Shocking statistics reveal Ireland's primary lender
The latest shockingly high figure for lending from the Frankfurt and Dublin central banks to banks in Ireland tells a number of stories. From the timing of the EU bailout, to the increasing shifting of the bailout burden back on to Irish taxpayers, not one is a happy tale.
The timing of the huge €16bn transfer of funds to the banks last month appears to have been crucial. The statistics paint a picture of huge flows of central bank support to the banking system in November, at the height of Ireland's external debt crisis.
Funds flowed into the banks from the two central banks as the market became concerned about the cash position (liquidity) of the main Irish banks,after Bank of Ireland and AIB revealed details of billions in corporate deposit outflows.
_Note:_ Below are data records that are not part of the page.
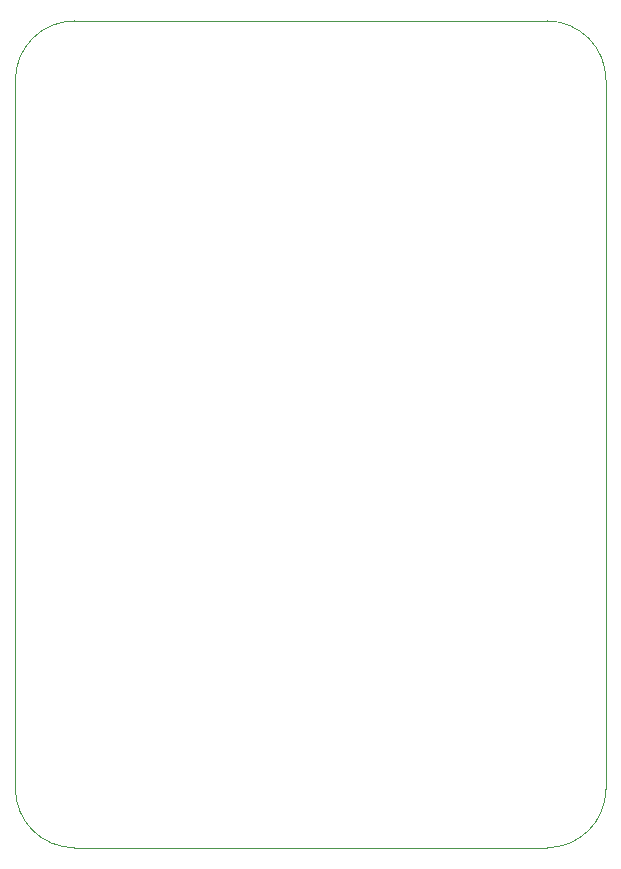
<source format=gbr>
%TF.GenerationSoftware,KiCad,Pcbnew,7.0.8*%
%TF.CreationDate,2023-11-11T20:00:54-08:00*%
%TF.ProjectId,Nemesis-MixSigPCB,4e656d65-7369-4732-9d4d-697853696750,rev?*%
%TF.SameCoordinates,Original*%
%TF.FileFunction,Profile,NP*%
%FSLAX46Y46*%
G04 Gerber Fmt 4.6, Leading zero omitted, Abs format (unit mm)*
G04 Created by KiCad (PCBNEW 7.0.8) date 2023-11-11 20:00:54*
%MOMM*%
%LPD*%
G01*
G04 APERTURE LIST*
%TA.AperFunction,Profile*%
%ADD10C,0.100000*%
%TD*%
G04 APERTURE END LIST*
D10*
X70000000Y-100000000D02*
G75*
G03*
X65000000Y-105000000I0J-5000000D01*
G01*
X70000000Y-170000000D02*
X110000000Y-170000000D01*
X110000000Y-100000000D02*
X70000000Y-100000000D01*
X65000000Y-105000000D02*
X65000000Y-165000000D01*
X110000000Y-170000000D02*
G75*
G03*
X115000000Y-165000000I0J5000000D01*
G01*
X65000000Y-165000000D02*
G75*
G03*
X70000000Y-170000000I5000000J0D01*
G01*
X115000000Y-105000000D02*
G75*
G03*
X110000000Y-100000000I-5000000J0D01*
G01*
X115000000Y-165000000D02*
X115000000Y-105000000D01*
M02*

</source>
The statistics show that the need for liquidity from the central bank system peaked just as Ireland unsuccessfully battled to fend off the IMF/EU bailout.
Indeed, with the European Central Bank (ECB) leading the charge to get a deal agreed, the massive transfer of liquidity to the banks in November made the bailout unavoidable.
But maybe the most striking revelation in the statistics is that so much of the lending to the banks is now coming from the Central Bank of Ireland itself.
Central bank data published last night showed that the Central Bank has lent €44bn to Irish banks, €34bn of it in the past 12 months.
It means that Ireland, rather then the ECB, is becoming the primary lender to banks here, providing €10bn to their €6bn in November.
To some extent the difference between the Central Bank and the ECB is slight. The Central Bank is a member of the euro system -- its governor sits on the ECB's governing council and, in most areas, the Central Bank is a subsidiary of the ECB.
This means the money that the Central Bank is lending presumably originates with the ECB. The loans that the ECB makes are routed through the Central Bank.
This makes a difference, though. Risk taken by the ECB is spread across the eurozone, while risk taken on by the Central Bank ultimately stops with its owners -- us.
It also comes as the ECB becomes ever more nervous about its exposure to Ireland's struggling banking system. There is no doubt about the concern in Frankfurt over the high level of ECB borrowings by Irish banks, but there will be no alternative lending from private sector funding until confidence in the banking system is restored somehow.